Filter out every line below that lacks "slice", and copy the rest.

(Information shown begins)

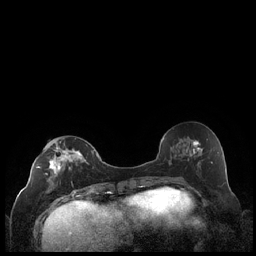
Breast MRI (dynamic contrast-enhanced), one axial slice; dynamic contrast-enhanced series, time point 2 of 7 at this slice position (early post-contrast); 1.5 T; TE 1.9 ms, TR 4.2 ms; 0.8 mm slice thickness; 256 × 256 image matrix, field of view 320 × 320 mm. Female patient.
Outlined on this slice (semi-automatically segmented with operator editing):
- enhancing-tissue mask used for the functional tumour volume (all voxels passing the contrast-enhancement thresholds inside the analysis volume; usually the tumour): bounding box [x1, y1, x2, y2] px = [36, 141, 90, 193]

(Information shown ends)

• **Response to this task**:
Breast MRI (dynamic contrast-enhanced), one axial slice; dynamic contrast-enhanced series, time point 2 of 7 at this slice position (early post-contrast); 1.5 T; TE 1.9 ms, TR 4.2 ms; 0.8 mm slice thickness; 256 × 256 image matrix, field of view 320 × 320 mm. Female patient.
Outlined on this slice (semi-automatically segmented with operator editing):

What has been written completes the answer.